23.11.05

Por dentro


você não pode ver, mas debaixo desta casca, meu miolo escurece. não pode ver, mas, por trás deste verde, firme, brilhante, as coisas são de outra cor. estão em outro estado. eu apodreço. é o negro, ainda pequeno, crescendo próximo ao caroço, que explica o forçar do riso, quando não vejo graça. o beijo, quando prefiro o cuspe. a vontade de estar do outro lado da rua, na calçada oposta e de cabeça baixa, quando me surpreendo com o encontro. é a mancha escura, crescendo a cada dia, perto das sementes, contaminando a polpa branca e suculenta, que explica as juras de pra sempre, quando sei que o prazo está vencido. que as coisas terminaram. são os pequenos bichos, ainda microscópicos, se multiplicando famintos e silenciosos, que explicam o concordar, quando gostaria de quebrar a sala, derrubar os quadros, os potes, os vasos. que explicam o silêncio, quando gostaria de mostrar a língua, o dedo, gritar. é essa mancha escura, minúscula, escondida no meu miolo, que, só por ser pequena, ainda me faz suportar esse ambiente. a repetição do trabalho. a burrice. a lerdeza. seu lado medíocre sobrepondo o restante. enquanto tudo ainda é pequeno, consigo manter esta casca verde, firme, brilhante. enquanto a mancha não se espalha por completo, câncer pela polpa virgem, ainda consigo o sorriso no lugar do palavrão. o silêncio no lugar do grito. o beijo no lugar do cuspe. o sim no lugar do não. por baixo desta casca, apodreço a cada minuto. aos poucos. você pode não ver, mas eu aviso: estou mudando a cada dia. por dentro, sou outro.

21.11.05

Tchecov

"quanto mais alegre é a minha vida, mais sombrios são os textos que escrevo."

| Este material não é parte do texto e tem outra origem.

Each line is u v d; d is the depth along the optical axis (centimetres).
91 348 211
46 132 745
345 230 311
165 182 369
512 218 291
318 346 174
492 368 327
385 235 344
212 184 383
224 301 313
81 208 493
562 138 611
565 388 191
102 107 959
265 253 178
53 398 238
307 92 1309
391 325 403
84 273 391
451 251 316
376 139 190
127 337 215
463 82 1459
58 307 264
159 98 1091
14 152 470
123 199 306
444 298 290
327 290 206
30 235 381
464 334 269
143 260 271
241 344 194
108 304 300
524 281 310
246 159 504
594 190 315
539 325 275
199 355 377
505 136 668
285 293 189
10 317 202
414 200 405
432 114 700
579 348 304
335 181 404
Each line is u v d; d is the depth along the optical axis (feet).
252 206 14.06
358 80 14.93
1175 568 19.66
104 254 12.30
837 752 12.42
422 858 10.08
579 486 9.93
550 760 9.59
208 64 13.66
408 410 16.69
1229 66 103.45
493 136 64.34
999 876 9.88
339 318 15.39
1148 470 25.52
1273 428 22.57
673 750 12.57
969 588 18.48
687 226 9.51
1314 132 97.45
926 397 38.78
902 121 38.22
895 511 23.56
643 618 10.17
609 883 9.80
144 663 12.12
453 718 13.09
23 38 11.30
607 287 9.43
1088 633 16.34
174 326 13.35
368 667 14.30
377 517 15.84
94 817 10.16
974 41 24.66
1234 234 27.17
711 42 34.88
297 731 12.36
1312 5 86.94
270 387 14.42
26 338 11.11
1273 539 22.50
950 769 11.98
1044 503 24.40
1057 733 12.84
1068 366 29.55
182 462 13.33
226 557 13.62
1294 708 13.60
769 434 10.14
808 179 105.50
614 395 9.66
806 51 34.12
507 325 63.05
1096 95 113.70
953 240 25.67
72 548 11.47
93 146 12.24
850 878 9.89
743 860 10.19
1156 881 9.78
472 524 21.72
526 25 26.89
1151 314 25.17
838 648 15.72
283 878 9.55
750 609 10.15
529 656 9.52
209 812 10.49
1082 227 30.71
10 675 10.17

[Sin trama y sin final: 99 consejos para escritores]

10.11.05

Não


olhando o quarto, entre os cabelos caídos sobre o rosto, ela procura os comprimidos. pelas gavetas. nos armários. descalça, pés pretos, ela agora desobedece. contraria a infância higienizada e protegida. a meninice desinfetada. de chãos limpos. pisos brilhantes. cheiro de pinho. a vida de regras. de pode-não-pode. de coisas proibidas. a vida de nãos. não solte as tranças. não fale com estranhos. fique longe das tomadas. não deixe comida no prato. não suje o vestido. não fale palavrão. não caia do balanço. não ouça música alta. leia apenas os clássicos. não bata no seu irmão. só coma coisas verdes. não trepe sem casamento. não use drogas. não responda seus pais. respeite seus professores. não beba gelado. não saia sem blusa. não tome o sol do meio-dia. faça o dever de casa. não grite com sua mãe. não coma porcarias. cumprimente seus tios. não ponha a mão na boca. não aceite carona. esqueça que há vida de madrugada. não mostre a língua. não deixe a camisinha. não fale de boca cheia. não durma até tarde. não aponte. não chore. não tome remédios sem receita. não mais que um comprimido. não mais que dois. três. quatro. não mais que dez. não vomite sobre o tapete. não morra. idiota, não morra.